Né en 1900 au sein d’un milieu intellectuel et artistique, Pierre Mâle fait des études de médecine et se spécialise dans la psychiatrie infanto-juvénile (aujourd’hui pédopsychiatrie). Élève d’Henri Claude (fondateur du premier laboratoire de psychothérapie et psychanalyse à la Faculté de médecine de Paris), il côtoie Jacques Lacan et dès 1932, devient un membre actif de la Société psychanalytique de Paris (dont il prend la présidence en 1953 lors du schisme dans la mouvance psychanalytique française). Inspiré par les travaux de Jean Piaget et d’Henri Wallon, disciple de Georges Heuyer, Pierre Mâle, considéré comme le Winnicott de l’adolescence, effectue dans l’entre-deux-guerres ses premières consultations pour enfants dans un dispensaire d’Henri Rousselle. Puis il fonde en 1948 sur le modèle anglo-saxon le Service de guidance infanto-juvénile de l’hôpital Henri-Rousselle, premier véritable lieu d’accueil pour adolescents en France qu’il dirige jusqu’à sa mort, et où il forme plusieurs générations de pédopsychiatres.

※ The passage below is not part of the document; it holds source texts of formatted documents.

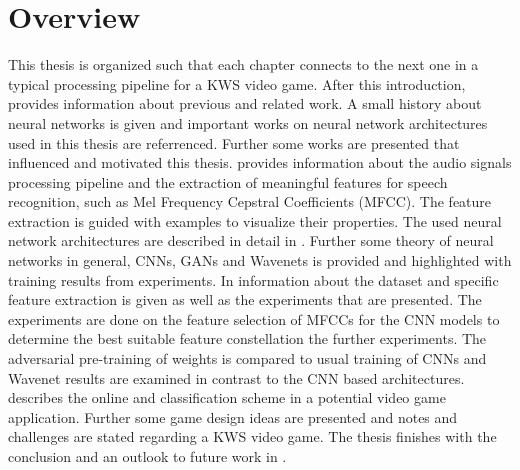
\section{Overview}\label{sec:intro_overview}
\thesisStateRevised
This thesis is organized such that each chapter connects to the next one in a typical processing pipeline for a KWS video game.
After this introduction,  provides information about previous and related work.
A small history about neural networks is given and important works on neural network architectures used in this thesis are referrenced.
Further some works are presented that influenced and motivated this thesis.
 provides information about the audio signals processing pipeline and the extraction of meaningful features for speech recognition, such as Mel Frequency Cepstral Coefficients (MFCC).
The feature extraction is guided with examples to visualize their properties.
The used neural network architectures are described in detail in . 
Further some theory of neural networks in general, CNNs, GANs and Wavenets is provided and highlighted with training results from experiments.
In  information about the dataset and specific feature extraction is given as well as the experiments that are presented.
The experiments are done on the feature selection of MFCCs for the CNN models to determine the best suitable feature constellation the further experiments.
The adversarial pre-training of weights is compared to usual training of CNNs and Wavenet results are examined in contrast to the CNN based architectures.
 describes the online and classification scheme in a potential video game application.
Further some game design ideas are presented and notes and challenges are stated regarding a KWS video game.
The thesis finishes with the conclusion and an outlook to future work in .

Appartenant à une génération de savants qui désirent porter un regard nouveau sur l’enfance et l’adolescence, Pierre Mâle participe à la construction de nouveaux outils conceptuels critiques pour appréhender les adolescents en dehors de tout déterminisme biologique et préconise la psychothérapie, adaptée à chaque adolescent, comme l’arme clinique la plus précieuse et la plus efficace.
Maillon essentiel de la méthode de l’observation, œuvrant au rapprochement entre sciences du psychisme et éducation des mineurs « difficiles », alliant psychiatrie, psychanalyse et psychologie, Pierre Mâle est un collaborateur régulier auprès de l’Éducation surveillée. Il assure des vacations au Centre d’observation de Savigny-sur-Orge, de 1946 à sa mort, en 1976 et y reçoit nombre de garçons placés dans les années 1960. Il participe aussi à la formation des éducateurs de l’Éducation surveillée et à la recherche au centre de Vaucresson. Dans sa pratique clinique, la place du corps adolescent est essentielle – ce que l’on retrouve dans les questions qu’il pose à Savigny par exemple (autour de la masturbation des garçons, des relations sexuelles, etc.).
Considéré comme le « créateur » de la psychanalyse de l’adolescent et de la pertinence d’une psychothérapie spécifique à cet âge (l’adolescence est considérée comme une seconde naissance et l’occasion d’un rattrapage des ratés du développement infantile), il reste maintenant à analyser la pratique clinique de Pierre Mâle vis-à-vis des « garçons de justice » à l’aune de la parole et du ressenti de ces derniers.